Goal of the exercise: In the records below, count every line that includes the word "Crossfit". Provide the total alone.

Dataset content:
*-*-*

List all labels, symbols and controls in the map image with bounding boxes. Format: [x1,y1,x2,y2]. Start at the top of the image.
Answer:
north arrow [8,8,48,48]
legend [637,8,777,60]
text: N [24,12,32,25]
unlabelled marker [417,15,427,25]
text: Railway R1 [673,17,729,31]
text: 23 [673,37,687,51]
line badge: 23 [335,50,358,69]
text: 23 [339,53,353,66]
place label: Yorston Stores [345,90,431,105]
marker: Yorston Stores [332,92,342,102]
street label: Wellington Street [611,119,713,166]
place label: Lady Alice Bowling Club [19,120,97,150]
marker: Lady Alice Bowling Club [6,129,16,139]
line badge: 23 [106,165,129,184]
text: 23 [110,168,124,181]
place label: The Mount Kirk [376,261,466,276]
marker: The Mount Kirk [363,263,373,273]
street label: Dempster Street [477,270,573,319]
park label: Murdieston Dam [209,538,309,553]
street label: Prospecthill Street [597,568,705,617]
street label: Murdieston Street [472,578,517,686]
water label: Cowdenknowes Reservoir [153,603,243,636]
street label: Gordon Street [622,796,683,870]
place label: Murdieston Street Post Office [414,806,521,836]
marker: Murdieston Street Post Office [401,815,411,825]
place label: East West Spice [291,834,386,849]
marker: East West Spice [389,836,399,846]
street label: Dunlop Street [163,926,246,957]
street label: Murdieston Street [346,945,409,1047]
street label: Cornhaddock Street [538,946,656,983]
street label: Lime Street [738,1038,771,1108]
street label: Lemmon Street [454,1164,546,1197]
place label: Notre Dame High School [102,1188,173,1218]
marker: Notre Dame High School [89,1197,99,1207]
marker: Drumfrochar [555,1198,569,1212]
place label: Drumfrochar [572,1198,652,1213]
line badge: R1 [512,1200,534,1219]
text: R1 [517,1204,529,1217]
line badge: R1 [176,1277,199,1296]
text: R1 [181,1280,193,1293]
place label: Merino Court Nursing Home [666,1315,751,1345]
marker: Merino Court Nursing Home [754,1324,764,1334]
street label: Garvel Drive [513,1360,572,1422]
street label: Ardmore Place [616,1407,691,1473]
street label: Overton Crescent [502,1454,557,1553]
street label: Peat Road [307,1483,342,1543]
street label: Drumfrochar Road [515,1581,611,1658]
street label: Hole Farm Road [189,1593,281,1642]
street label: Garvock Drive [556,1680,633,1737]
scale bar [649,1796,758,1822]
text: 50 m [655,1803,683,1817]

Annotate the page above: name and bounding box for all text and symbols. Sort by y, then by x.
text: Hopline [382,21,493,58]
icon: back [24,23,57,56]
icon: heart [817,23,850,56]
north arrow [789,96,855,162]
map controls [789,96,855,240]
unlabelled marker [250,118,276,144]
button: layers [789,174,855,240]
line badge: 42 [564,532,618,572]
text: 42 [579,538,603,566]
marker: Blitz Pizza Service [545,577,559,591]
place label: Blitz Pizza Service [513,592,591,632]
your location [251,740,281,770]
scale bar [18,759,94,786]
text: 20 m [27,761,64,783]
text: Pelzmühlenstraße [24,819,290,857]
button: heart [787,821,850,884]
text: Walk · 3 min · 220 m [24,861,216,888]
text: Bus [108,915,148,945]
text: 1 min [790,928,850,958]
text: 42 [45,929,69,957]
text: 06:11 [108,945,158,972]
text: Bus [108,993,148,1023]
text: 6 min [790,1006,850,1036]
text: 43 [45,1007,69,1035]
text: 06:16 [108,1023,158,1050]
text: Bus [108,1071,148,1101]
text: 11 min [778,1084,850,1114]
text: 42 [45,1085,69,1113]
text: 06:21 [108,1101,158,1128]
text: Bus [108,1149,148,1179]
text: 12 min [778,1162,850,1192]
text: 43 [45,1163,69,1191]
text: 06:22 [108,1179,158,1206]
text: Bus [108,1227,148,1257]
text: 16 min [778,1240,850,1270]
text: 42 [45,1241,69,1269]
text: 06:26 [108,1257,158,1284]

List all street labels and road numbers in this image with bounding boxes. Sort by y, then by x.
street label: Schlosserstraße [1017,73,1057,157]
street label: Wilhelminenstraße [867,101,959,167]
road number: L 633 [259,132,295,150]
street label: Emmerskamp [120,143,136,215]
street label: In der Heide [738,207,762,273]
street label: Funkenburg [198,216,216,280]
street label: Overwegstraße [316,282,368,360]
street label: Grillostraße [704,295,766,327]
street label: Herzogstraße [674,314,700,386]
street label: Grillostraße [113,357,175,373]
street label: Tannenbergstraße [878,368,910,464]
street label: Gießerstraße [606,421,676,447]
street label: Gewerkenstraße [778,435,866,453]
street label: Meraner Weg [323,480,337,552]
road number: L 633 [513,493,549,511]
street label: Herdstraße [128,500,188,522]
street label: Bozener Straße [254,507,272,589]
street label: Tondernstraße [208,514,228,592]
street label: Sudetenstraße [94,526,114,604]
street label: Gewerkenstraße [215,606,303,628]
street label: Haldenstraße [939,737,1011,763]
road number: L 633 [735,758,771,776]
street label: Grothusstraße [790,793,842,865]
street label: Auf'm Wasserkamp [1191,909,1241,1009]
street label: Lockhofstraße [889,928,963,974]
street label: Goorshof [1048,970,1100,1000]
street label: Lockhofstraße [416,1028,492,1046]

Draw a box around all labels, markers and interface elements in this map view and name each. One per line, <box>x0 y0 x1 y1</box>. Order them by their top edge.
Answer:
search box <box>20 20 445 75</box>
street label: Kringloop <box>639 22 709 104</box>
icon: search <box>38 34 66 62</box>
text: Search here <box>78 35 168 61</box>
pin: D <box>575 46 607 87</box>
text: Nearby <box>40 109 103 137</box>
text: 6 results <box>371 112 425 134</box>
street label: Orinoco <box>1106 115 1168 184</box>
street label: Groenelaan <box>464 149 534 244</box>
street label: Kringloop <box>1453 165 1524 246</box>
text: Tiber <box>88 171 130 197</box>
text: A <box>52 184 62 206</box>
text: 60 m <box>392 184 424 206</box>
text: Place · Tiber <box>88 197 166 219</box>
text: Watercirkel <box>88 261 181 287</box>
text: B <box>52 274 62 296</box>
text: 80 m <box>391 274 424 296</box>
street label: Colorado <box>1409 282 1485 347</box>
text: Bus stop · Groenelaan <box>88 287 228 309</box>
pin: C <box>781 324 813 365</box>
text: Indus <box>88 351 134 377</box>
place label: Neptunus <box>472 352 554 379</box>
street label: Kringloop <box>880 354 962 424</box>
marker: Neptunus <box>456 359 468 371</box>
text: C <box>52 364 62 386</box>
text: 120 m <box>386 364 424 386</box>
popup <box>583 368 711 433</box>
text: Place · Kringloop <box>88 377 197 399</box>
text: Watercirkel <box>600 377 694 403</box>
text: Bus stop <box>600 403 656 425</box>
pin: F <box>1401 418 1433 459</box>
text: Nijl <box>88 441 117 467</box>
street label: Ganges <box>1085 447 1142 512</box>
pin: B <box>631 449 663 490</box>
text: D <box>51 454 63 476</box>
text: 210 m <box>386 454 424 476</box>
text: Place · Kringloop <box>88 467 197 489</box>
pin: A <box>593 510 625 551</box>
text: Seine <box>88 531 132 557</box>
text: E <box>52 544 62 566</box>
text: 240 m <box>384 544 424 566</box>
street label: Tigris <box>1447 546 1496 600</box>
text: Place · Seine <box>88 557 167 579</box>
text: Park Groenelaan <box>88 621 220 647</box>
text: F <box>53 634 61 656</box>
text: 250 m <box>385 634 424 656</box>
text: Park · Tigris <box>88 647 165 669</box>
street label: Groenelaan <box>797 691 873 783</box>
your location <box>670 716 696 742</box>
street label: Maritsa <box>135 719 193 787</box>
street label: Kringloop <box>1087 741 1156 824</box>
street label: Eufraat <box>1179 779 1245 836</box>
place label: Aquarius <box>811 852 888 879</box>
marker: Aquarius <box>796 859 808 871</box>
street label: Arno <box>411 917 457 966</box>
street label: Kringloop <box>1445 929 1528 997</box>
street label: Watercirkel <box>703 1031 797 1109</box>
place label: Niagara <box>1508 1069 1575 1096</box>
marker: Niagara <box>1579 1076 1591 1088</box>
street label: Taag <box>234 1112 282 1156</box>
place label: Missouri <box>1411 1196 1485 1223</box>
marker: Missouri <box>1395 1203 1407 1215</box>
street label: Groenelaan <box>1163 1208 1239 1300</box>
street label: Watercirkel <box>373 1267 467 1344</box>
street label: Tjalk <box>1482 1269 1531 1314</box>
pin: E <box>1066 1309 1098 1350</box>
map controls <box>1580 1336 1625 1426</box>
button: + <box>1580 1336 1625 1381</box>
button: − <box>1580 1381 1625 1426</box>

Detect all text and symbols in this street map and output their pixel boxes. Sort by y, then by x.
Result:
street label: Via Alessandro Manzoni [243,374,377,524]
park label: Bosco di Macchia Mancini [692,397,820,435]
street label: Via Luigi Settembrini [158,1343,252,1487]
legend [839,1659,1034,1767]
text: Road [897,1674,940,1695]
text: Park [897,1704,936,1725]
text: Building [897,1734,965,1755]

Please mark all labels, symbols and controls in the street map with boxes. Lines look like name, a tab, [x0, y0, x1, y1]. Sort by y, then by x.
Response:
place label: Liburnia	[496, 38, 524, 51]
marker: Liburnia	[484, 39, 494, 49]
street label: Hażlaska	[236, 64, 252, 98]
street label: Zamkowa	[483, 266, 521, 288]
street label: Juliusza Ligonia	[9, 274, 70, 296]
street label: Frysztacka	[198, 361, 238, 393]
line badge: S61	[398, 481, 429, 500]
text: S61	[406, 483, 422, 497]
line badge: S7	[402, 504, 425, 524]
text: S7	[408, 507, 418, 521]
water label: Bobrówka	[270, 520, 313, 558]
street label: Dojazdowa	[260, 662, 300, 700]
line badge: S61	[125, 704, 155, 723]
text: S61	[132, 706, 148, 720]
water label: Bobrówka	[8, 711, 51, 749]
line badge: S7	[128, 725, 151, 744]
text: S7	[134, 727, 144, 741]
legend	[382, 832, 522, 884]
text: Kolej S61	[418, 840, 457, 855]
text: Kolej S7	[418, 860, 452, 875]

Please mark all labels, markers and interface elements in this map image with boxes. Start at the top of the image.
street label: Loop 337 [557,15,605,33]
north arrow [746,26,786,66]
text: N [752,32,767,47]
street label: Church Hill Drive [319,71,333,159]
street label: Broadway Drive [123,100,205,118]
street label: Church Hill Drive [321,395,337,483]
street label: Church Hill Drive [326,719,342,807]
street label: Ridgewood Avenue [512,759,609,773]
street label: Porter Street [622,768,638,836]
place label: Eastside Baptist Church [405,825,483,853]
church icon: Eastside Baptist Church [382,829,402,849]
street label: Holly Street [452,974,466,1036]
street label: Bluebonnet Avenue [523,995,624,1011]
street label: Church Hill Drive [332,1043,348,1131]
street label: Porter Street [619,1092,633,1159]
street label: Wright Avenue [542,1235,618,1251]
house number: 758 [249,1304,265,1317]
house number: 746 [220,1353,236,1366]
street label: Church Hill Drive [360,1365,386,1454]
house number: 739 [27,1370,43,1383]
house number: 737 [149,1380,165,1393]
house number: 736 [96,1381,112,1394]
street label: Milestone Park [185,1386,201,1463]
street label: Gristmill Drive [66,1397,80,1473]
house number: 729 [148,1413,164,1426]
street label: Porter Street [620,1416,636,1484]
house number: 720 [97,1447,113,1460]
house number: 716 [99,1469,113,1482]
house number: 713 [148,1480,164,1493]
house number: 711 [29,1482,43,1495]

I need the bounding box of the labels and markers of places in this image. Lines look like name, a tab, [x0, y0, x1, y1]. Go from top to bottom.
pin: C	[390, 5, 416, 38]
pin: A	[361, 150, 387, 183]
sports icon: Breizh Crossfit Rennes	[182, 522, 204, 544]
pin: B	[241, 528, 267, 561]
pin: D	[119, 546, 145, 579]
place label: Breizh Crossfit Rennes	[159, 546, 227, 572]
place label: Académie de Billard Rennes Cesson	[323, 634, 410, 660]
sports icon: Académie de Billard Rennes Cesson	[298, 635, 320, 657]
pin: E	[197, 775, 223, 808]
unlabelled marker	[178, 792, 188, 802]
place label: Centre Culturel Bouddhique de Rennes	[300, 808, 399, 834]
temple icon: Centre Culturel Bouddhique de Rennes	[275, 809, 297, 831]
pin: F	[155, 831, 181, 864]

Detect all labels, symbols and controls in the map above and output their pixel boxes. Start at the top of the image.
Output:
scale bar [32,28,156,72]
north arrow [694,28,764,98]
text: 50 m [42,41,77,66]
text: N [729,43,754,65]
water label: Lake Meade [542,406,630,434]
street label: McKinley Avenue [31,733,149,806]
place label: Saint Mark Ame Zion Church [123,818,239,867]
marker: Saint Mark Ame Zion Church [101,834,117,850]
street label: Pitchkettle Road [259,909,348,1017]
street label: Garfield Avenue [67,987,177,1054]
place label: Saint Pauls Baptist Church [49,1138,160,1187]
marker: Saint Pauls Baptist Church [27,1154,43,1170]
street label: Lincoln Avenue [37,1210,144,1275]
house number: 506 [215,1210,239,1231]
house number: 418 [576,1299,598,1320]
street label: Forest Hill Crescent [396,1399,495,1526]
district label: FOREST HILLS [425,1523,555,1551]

*-*-*

Your response: 2